Enfin en 2018, les Armes de Bruxelles sont « sauvées » par « Monsieur Rudy ». Lequel vous confie l’orchestration de son emblématique piano. Voulez-vous nous raconter comment cela s’est passé ?

Cette année-là, je reçois un coup de fil de Laurent Veulemans (pour qui j’avais travaillé à la Brasserie de Bruxelles) qui me dit que je dois voir Monsieur Rudy qui veut absolument me parler rapidement ! Le quartier de la Grand’Place me manquait lorsque j’étais au Cospaïa dans le haut de la ville, aussi je réponds présent quand Laurent Veulemans me propose d’aller déjeuner chez Léon avec M. Rudy (tout le monde l’appelle ainsi). Nous sommes en avril et c’est là que M. Rudy, qui est tout de même la 5e génération de patron de Chez Léon me fait part de son projet de remettre les Armes de Bruxelles sur le devant de la scène. Il me rappelle que c’était le plus grand restaurant « Brasserie » de Belgique à l’époque de la Famille Veulemans. Je connaissais les Armes de réputation puisque Laurent m’en avait parlé en long et en large à l’époque de La Brasserie de Bruxelles. Celle-ci en était d’ailleurs un copier-coller. Et là, j’avoue que j’étais dans le jus des Armes et j’en connaissais les recettes sur le bout des doigts !

Comment s’est passé votre contact avec « M. Rudy » qui vous lançait un tel défi ?

M. Rudy avait d’abord contacté M. Jacques Veulemans. Il lui avait parlé de son projet, de sa tristesse face à cette descente aux enfers d’une telle institution depuis son rachat par le groupe français « Flo ». C’est là que Jacques Veulemans lui a conseillé de me contacter car il savait que j’ai toujours fait la cuisine bruxelloise, que c’est celle que j’ai toujours aimé.

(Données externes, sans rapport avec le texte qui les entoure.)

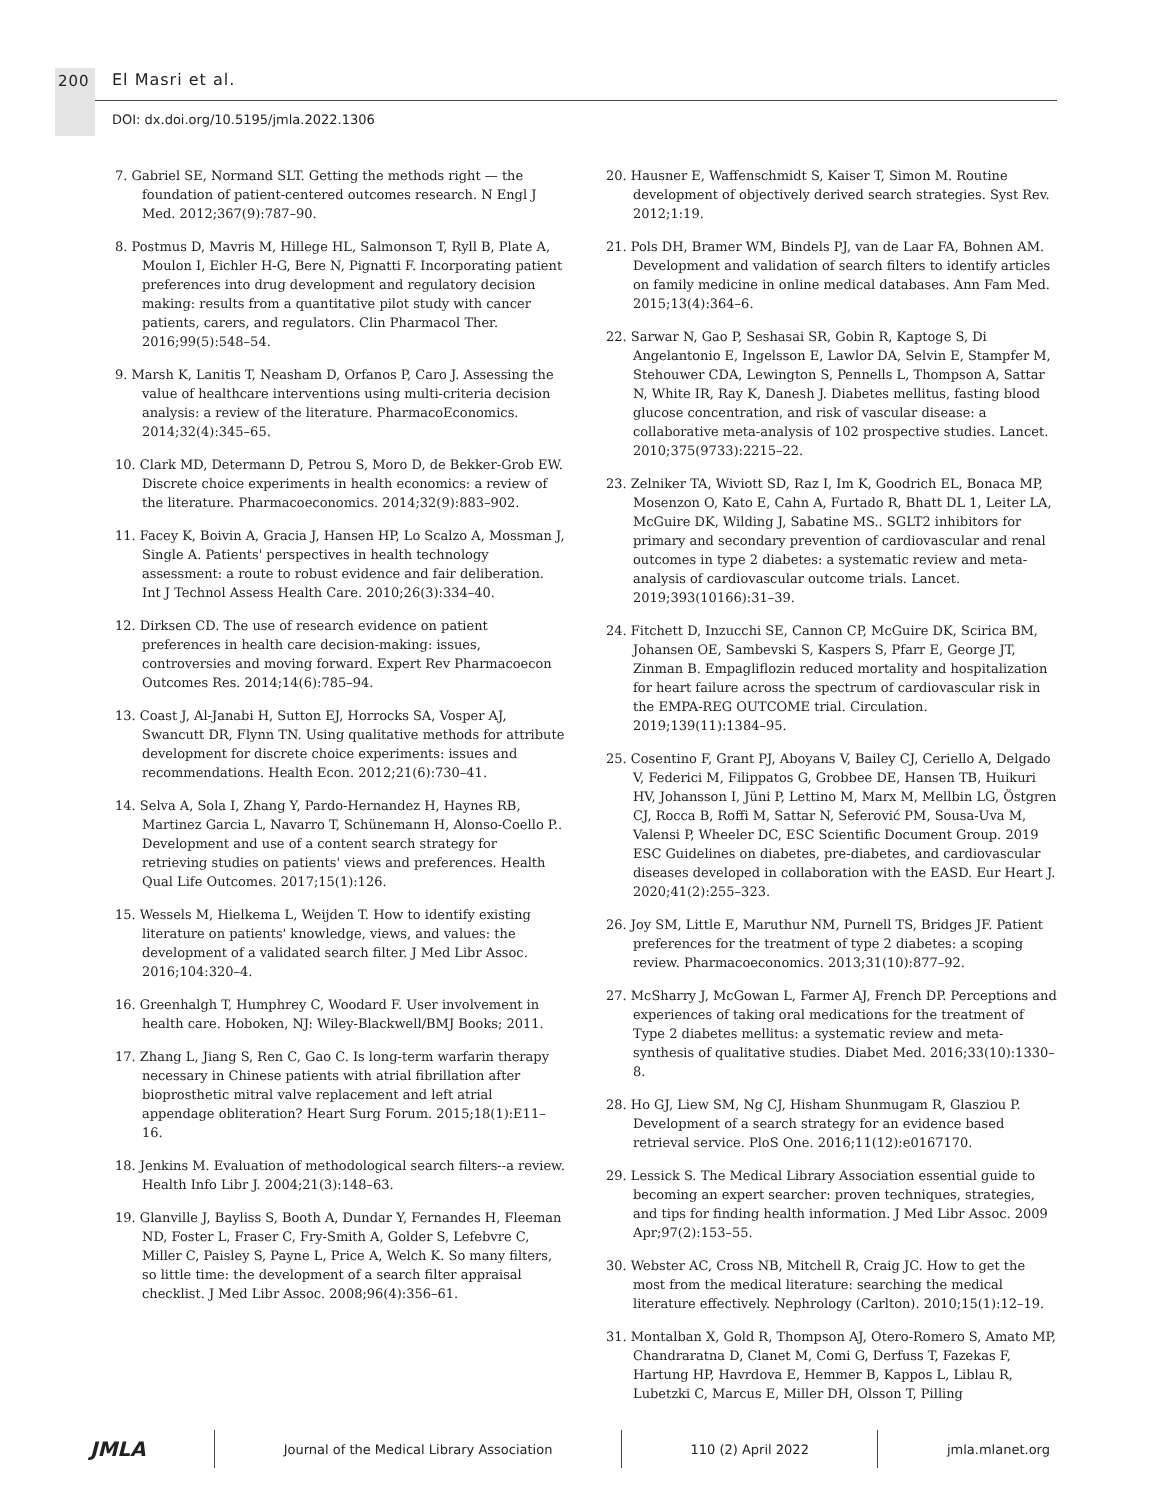200 El Masri et al.
DOI: dx.doi.org/10.5195/jmla.2022.1306
7. Gabriel SE, Normand SLT. Getting the methods right — the foundation of patient-centered outcomes research. N Engl J Med. 2012;367(9):787–90.
8. Postmus D, Mavris M, Hillege HL, Salmonson T, Ryll B, Plate A, Moulon I, Eichler H-G, Bere N, Pignatti F. Incorporating patient preferences into drug development and regulatory decision making: results from a quantitative pilot study with cancer patients, carers, and regulators. Clin Pharmacol Ther. 2016;99(5):548–54.
9. Marsh K, Lanitis T, Neasham D, Orfanos P, Caro J. Assessing the value of healthcare interventions using multi-criteria decision analysis: a review of the literature. PharmacoEconomics. 2014;32(4):345–65.
10. Clark MD, Determann D, Petrou S, Moro D, de Bekker-Grob EW. Discrete choice experiments in health economics: a review of the literature. Pharmacoeconomics. 2014;32(9):883–902.
11. Facey K, Boivin A, Gracia J, Hansen HP, Lo Scalzo A, Mossman J, Single A. Patients' perspectives in health technology assessment: a route to robust evidence and fair deliberation. Int J Technol Assess Health Care. 2010;26(3):334–40.
12. Dirksen CD. The use of research evidence on patient preferences in health care decision-making: issues, controversies and moving forward. Expert Rev Pharmacoecon Outcomes Res. 2014;14(6):785–94.
13. Coast J, Al-Janabi H, Sutton EJ, Horrocks SA, Vosper AJ, Swancutt DR, Flynn TN. Using qualitative methods for attribute development for discrete choice experiments: issues and recommendations. Health Econ. 2012;21(6):730–41.
14. Selva A, Sola I, Zhang Y, Pardo-Hernandez H, Haynes RB, Martinez Garcia L, Navarro T, Schünemann H, Alonso-Coello P.. Development and use of a content search strategy for retrieving studies on patients' views and preferences. Health Qual Life Outcomes. 2017;15(1):126.
15. Wessels M, Hielkema L, Weijden T. How to identify existing literature on patients' knowledge, views, and values: the development of a validated search filter. J Med Libr Assoc. 2016;104:320–4.
16. Greenhalgh T, Humphrey C, Woodard F. User involvement in health care. Hoboken, NJ: Wiley-Blackwell/BMJ Books; 2011.
17. Zhang L, Jiang S, Ren C, Gao C. Is long-term warfarin therapy necessary in Chinese patients with atrial fibrillation after bioprosthetic mitral valve replacement and left atrial appendage obliteration? Heart Surg Forum. 2015;18(1):E11–16.
18. Jenkins M. Evaluation of methodological search filters--a review. Health Info Libr J. 2004;21(3):148–63.
19. Glanville J, Bayliss S, Booth A, Dundar Y, Fernandes H, Fleeman ND, Foster L, Fraser C, Fry-Smith A, Golder S, Lefebvre C, Miller C, Paisley S, Payne L, Price A, Welch K. So many filters, so little time: the development of a search filter appraisal checklist. J Med Libr Assoc. 2008;96(4):356–61.
20. Hausner E, Waffenschmidt S, Kaiser T, Simon M. Routine development of objectively derived search strategies. Syst Rev. 2012;1:19.
21. Pols DH, Bramer WM, Bindels PJ, van de Laar FA, Bohnen AM. Development and validation of search filters to identify articles on family medicine in online medical databases. Ann Fam Med. 2015;13(4):364–6.
22. Sarwar N, Gao P, Seshasai SR, Gobin R, Kaptoge S, Di Angelantonio E, Ingelsson E, Lawlor DA, Selvin E, Stampfer M, Stehouwer CDA, Lewington S, Pennells L, Thompson A, Sattar N, White IR, Ray K, Danesh J. Diabetes mellitus, fasting blood glucose concentration, and risk of vascular disease: a collaborative meta-analysis of 102 prospective studies. Lancet. 2010;375(9733):2215–22.
23. Zelniker TA, Wiviott SD, Raz I, Im K, Goodrich EL, Bonaca MP, Mosenzon O, Kato E, Cahn A, Furtado R, Bhatt DL 1, Leiter LA, McGuire DK, Wilding J, Sabatine MS.. SGLT2 inhibitors for primary and secondary prevention of cardiovascular and renal outcomes in type 2 diabetes: a systematic review and meta-analysis of cardiovascular outcome trials. Lancet. 2019;393(10166):31–39.
24. Fitchett D, Inzucchi SE, Cannon CP, McGuire DK, Scirica BM, Johansen OE, Sambevski S, Kaspers S, Pfarr E, George JT, Zinman B. Empagliflozin reduced mortality and hospitalization for heart failure across the spectrum of cardiovascular risk in the EMPA-REG OUTCOME trial. Circulation. 2019;139(11):1384–95.
25. Cosentino F, Grant PJ, Aboyans V, Bailey CJ, Ceriello A, Delgado V, Federici M, Filippatos G, Grobbee DE, Hansen TB, Huikuri HV, Johansson I, Jüni P, Lettino M, Marx M, Mellbin LG, Östgren CJ, Rocca B, Roffi M, Sattar N, Seferović PM, Sousa-Uva M, Valensi P, Wheeler DC, ESC Scientific Document Group. 2019 ESC Guidelines on diabetes, pre-diabetes, and cardiovascular diseases developed in collaboration with the EASD. Eur Heart J. 2020;41(2):255–323.
26. Joy SM, Little E, Maruthur NM, Purnell TS, Bridges JF. Patient preferences for the treatment of type 2 diabetes: a scoping review. Pharmacoeconomics. 2013;31(10):877–92.
27. McSharry J, McGowan L, Farmer AJ, French DP. Perceptions and experiences of taking oral medications for the treatment of Type 2 diabetes mellitus: a systematic review and meta-synthesis of qualitative studies. Diabet Med. 2016;33(10):1330–8.
28. Ho GJ, Liew SM, Ng CJ, Hisham Shunmugam R, Glasziou P. Development of a search strategy for an evidence based retrieval service. PloS One. 2016;11(12):e0167170.
29. Lessick S. The Medical Library Association essential guide to becoming an expert searcher: proven techniques, strategies, and tips for finding health information. J Med Libr Assoc. 2009 Apr;97(2):153–55.
30. Webster AC, Cross NB, Mitchell R, Craig JC. How to get the most from the medical literature: searching the medical literature effectively. Nephrology (Carlton). 2010;15(1):12–19.
31. Montalban X, Gold R, Thompson AJ, Otero-Romero S, Amato MP, Chandraratna D, Clanet M, Comi G, Derfuss T, Fazekas F, Hartung HP, Havrdova E, Hemmer B, Kappos L, Liblau R, Lubetzki C, Marcus E, Miller DH, Olsson T, Pilling
JMLA Journal of the Medical Library Association 110 (2) April 2022 jmla.mlanet.org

Pour moi, c’était un vrai défi, une occasion inespérée. Et aujourd’hui, je n’ai aucun regret, chaque jour qui passe je suis toujours aussi enthousiaste et convaincu que toutes les conditions sont là pour réussir. On était bien partis mais on a été abattus en plein vol avec le Coronavirus mais on s’en remettra car ici tout est fait dans les lettres, tout est en ordre, tout est respecté. J’ai bon espoir et je reste positif quant à l’avenir.